#### Birkaç kayıt
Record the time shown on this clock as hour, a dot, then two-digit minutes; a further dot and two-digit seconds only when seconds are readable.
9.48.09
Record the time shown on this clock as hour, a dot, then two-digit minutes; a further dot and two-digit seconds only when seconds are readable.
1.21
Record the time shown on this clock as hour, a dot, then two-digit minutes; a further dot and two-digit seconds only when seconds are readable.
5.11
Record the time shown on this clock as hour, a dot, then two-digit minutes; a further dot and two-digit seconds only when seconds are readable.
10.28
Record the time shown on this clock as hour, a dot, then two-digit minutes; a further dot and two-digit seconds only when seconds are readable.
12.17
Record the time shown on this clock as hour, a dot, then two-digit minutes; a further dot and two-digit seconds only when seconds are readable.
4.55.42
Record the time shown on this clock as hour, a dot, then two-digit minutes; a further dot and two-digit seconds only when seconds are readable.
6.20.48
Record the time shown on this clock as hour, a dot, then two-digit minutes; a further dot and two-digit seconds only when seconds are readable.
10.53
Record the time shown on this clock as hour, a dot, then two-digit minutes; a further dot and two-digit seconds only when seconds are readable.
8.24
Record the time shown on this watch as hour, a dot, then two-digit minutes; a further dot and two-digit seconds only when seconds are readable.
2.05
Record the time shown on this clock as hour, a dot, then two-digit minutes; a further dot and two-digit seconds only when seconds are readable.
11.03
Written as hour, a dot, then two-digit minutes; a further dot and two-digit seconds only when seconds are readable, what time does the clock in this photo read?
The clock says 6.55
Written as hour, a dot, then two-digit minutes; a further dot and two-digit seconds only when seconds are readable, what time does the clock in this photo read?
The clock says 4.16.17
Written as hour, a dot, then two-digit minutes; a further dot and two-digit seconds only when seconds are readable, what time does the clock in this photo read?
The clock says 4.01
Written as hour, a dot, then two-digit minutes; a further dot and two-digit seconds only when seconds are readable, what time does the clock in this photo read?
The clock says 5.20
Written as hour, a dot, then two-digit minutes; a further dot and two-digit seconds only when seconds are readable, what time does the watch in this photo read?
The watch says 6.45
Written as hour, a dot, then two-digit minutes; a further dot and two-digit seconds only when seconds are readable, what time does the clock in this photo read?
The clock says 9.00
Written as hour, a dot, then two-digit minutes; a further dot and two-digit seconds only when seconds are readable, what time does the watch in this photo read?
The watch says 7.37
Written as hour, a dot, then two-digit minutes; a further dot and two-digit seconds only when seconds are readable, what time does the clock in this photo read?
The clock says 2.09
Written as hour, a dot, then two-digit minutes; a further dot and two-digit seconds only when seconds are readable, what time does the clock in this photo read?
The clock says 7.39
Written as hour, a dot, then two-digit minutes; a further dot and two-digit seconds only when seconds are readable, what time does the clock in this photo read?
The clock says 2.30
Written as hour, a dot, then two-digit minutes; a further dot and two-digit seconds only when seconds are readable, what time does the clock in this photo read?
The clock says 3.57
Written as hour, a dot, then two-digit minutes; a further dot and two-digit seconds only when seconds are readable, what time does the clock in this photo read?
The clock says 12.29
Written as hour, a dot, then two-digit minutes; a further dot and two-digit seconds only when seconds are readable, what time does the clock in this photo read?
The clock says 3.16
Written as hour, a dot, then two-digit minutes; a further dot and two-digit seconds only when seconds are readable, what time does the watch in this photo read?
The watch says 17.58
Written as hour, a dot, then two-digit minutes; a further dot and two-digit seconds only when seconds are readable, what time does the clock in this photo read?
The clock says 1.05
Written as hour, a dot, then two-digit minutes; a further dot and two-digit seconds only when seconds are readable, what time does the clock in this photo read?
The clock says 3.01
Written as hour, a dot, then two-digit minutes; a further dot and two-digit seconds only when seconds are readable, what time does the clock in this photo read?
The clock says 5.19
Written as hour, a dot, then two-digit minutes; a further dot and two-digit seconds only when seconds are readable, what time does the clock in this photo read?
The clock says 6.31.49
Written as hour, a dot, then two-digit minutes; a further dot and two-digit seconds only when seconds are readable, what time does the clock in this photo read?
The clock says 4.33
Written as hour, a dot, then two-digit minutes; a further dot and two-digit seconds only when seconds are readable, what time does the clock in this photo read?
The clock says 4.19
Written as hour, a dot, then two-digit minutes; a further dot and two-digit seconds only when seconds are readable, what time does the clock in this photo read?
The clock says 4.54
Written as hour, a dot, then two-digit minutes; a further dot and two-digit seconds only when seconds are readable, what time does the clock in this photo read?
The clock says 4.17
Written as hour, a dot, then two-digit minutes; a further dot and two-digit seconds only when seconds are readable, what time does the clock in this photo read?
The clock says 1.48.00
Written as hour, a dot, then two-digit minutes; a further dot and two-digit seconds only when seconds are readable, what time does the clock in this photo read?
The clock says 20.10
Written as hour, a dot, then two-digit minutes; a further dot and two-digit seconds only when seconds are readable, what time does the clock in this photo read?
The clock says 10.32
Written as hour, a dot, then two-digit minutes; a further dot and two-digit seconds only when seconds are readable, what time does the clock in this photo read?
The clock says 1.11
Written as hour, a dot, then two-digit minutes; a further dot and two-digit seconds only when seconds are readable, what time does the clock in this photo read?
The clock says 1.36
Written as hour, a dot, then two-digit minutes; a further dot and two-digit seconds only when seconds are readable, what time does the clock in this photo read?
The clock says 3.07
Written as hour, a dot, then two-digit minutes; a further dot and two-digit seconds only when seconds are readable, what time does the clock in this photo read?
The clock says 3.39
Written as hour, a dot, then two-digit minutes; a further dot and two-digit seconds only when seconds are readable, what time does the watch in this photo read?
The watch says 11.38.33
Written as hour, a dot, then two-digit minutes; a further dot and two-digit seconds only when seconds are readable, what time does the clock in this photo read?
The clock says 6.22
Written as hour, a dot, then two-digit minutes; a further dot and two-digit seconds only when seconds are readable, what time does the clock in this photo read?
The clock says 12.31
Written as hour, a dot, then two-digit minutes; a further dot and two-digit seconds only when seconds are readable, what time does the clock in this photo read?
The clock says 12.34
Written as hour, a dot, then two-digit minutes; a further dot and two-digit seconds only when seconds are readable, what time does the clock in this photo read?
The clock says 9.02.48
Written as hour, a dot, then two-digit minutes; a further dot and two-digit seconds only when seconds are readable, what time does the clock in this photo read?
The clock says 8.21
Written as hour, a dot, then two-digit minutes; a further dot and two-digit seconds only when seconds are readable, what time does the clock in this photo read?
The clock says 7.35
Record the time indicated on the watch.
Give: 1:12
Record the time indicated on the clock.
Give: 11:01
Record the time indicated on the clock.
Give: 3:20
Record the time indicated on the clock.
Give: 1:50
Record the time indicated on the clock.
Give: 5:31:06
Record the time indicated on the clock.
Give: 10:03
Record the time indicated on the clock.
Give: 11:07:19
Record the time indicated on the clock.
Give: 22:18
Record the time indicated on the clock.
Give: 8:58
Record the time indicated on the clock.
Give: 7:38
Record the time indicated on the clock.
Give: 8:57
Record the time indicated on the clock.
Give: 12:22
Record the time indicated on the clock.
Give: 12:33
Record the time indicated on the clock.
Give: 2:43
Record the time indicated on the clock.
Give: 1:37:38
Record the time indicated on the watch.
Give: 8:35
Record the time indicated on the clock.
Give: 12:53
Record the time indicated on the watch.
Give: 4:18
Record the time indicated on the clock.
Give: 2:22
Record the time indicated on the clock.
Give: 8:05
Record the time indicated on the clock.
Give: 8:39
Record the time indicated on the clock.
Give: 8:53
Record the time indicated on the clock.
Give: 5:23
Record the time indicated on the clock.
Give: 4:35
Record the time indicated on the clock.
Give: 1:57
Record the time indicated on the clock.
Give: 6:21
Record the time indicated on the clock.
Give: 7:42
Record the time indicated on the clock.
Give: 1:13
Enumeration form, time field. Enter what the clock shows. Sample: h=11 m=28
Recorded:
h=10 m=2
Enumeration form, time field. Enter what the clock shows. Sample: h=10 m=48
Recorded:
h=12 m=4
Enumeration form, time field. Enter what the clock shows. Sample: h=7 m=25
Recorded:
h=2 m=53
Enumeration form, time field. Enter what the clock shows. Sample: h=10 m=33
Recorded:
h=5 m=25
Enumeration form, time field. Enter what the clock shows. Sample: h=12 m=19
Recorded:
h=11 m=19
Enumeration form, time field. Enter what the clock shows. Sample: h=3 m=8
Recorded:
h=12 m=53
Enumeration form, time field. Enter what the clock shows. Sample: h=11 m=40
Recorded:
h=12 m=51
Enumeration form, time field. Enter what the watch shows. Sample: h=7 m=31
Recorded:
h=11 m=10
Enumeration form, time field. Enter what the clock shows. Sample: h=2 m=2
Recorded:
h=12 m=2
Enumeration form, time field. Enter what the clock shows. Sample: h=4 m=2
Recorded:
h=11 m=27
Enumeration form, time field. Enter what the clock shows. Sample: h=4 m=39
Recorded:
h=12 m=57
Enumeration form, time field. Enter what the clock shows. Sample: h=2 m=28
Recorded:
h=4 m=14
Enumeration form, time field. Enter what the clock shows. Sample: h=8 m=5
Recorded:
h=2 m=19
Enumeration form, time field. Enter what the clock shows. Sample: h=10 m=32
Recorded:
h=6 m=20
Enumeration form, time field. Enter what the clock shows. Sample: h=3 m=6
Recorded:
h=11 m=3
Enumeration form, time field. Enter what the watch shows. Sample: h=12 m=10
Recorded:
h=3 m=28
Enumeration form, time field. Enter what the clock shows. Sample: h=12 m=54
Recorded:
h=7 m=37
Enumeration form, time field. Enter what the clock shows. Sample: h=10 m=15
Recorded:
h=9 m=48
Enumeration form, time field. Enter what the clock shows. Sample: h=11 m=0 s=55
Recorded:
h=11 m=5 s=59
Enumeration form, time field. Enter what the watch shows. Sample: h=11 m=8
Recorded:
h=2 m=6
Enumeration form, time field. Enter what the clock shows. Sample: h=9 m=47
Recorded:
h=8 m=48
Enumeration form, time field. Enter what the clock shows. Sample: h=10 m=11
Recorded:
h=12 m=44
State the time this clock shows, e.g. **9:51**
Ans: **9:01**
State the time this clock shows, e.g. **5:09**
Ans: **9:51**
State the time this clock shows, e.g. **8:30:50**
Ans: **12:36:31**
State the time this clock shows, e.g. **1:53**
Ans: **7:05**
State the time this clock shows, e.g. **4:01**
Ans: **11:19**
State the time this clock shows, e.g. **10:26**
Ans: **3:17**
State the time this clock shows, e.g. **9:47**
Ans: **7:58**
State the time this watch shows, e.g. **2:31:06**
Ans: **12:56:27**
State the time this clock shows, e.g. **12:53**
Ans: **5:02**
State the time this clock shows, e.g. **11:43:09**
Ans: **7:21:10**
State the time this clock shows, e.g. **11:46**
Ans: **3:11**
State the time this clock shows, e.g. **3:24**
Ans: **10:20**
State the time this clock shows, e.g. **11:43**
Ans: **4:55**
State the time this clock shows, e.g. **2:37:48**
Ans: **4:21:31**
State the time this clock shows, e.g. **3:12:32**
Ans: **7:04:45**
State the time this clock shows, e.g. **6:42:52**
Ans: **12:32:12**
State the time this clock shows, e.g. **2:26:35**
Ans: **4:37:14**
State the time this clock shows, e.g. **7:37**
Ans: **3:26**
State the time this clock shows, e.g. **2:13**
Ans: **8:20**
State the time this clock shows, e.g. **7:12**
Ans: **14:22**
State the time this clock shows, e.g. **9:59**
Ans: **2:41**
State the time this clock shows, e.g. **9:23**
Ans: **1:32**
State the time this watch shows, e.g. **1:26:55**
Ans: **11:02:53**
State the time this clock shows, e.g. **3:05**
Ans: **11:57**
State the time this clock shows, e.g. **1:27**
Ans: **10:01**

#### Görevin amacı
"State the time this clock shows, e.g. **2:26:35**" ifadesini içeren satırdan başlayıp "Ans: **2:41**" ifadesini içeren satırda durarak bu satırları, boş satırları atlayıp numaralı liste hâlinde aktarın. Her iki uçtaki satır da listeye dahildir.

#### Yanıt
1. State the time this clock shows, e.g. **2:26:35**
2. Ans: **4:37:14**
3. State the time this clock shows, e.g. **7:37**
4. Ans: **3:26**
5. State the time this clock shows, e.g. **2:13**
6. Ans: **8:20**
7. State the time this clock shows, e.g. **7:12**
8. Ans: **14:22**
9. State the time this clock shows, e.g. **9:59**
10. Ans: **2:41**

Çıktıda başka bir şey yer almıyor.